Our country is divided into five kinds of states: Red—proud, dedicated Republicans; Pink—leaning Republicans; Blue—proud, dedicated Democrats; Baby Blue—leaning Democrat, and Gray – the tossup states.
Let’s assume that Romney gets both shades of red and Obama both shades of blue. This will net Romney 193 delegates, while Obama will have 252 delegates.
There are 93 votes remaining in the tossup states, which, were Romney to win the majority there, he could find his way to the yearned for 270.
The problem is that he is behind in most of them, and in all the larger states in that bunch.
Take North Carolina, where Romney was the clear leader throughout the summer – but not any more. An NBC/WSJ/Marist poll covering the period from 9/23 – 9/25, sampling 1,035 Likely Voters – folks who are registered to vote and planning to do so, with a 3.1 margin of error, show Obama with a 48-46 lead over Romney. That’s a Southern state, with mostly red state-wide elected officials, which should have gone to Romney and is slipping away from his grasp.

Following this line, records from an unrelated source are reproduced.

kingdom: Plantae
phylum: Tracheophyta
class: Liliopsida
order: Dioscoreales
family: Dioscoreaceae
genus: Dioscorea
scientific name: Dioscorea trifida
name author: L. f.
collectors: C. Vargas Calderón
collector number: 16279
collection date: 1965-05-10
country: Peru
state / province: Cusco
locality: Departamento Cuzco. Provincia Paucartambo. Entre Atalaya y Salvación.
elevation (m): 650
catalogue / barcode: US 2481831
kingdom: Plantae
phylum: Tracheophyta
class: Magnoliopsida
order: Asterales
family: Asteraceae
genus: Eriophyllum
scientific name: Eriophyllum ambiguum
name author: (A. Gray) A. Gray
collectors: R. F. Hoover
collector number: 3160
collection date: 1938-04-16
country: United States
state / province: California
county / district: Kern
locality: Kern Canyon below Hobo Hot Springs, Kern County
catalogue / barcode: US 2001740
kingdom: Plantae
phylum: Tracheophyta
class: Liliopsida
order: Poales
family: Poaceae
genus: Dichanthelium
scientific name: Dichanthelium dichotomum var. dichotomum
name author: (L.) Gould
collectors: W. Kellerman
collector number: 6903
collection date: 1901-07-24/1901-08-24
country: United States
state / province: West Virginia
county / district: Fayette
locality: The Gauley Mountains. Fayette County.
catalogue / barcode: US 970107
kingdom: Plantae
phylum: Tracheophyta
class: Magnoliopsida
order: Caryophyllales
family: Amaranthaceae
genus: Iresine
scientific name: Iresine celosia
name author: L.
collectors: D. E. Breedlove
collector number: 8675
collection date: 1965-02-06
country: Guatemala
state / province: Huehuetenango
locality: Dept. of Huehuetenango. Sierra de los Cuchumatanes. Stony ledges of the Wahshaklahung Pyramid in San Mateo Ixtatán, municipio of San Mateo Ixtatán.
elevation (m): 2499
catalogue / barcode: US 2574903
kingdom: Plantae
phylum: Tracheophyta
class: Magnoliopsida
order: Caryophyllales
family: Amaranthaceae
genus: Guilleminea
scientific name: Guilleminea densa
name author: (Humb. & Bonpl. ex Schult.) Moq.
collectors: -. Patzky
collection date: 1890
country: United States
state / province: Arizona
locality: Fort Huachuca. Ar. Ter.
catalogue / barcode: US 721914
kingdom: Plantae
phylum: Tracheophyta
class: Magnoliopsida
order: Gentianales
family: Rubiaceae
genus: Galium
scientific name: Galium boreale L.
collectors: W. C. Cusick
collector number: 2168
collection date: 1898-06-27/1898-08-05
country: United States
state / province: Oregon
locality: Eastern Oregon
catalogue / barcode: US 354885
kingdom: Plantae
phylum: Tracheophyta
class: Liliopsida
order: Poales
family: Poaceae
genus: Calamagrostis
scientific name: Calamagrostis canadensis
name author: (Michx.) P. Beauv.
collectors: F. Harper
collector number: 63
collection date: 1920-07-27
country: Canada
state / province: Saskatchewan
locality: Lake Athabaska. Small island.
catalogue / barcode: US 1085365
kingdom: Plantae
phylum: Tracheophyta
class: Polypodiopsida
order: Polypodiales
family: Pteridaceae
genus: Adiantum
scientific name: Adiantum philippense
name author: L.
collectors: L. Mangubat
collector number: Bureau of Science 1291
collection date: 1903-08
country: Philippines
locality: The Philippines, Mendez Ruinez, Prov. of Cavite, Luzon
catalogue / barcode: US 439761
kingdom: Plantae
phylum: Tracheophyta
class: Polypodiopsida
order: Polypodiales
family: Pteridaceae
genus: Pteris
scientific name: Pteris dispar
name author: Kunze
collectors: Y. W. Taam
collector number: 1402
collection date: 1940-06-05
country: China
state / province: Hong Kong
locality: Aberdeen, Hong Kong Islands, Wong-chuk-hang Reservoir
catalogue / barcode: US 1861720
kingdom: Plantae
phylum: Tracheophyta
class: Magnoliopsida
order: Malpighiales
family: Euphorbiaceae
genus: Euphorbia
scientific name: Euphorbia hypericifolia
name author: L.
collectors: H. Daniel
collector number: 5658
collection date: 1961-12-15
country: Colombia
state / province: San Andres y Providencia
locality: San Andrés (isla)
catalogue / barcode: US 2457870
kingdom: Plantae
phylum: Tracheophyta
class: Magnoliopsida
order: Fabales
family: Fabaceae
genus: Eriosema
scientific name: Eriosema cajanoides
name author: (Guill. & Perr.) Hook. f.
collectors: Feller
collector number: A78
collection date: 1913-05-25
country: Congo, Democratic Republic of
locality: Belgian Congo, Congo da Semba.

A Republican poll in the same state gave Obama a 4 point lead for the period of 9/18-9/19.
In Florida, the biggest tossup state (29 delegates), Obama is leading by 3 and 4 points (CBS/NYT/Quinnipiac last week gave him 9 points).
And in Ohio, with its 18 delegates, Obama has been doing so well, that the site Real Clear Politics, the Mecca for political junkies during these trying times, has moved Ohio from gray to baby blue. It’s no longer a tossup state.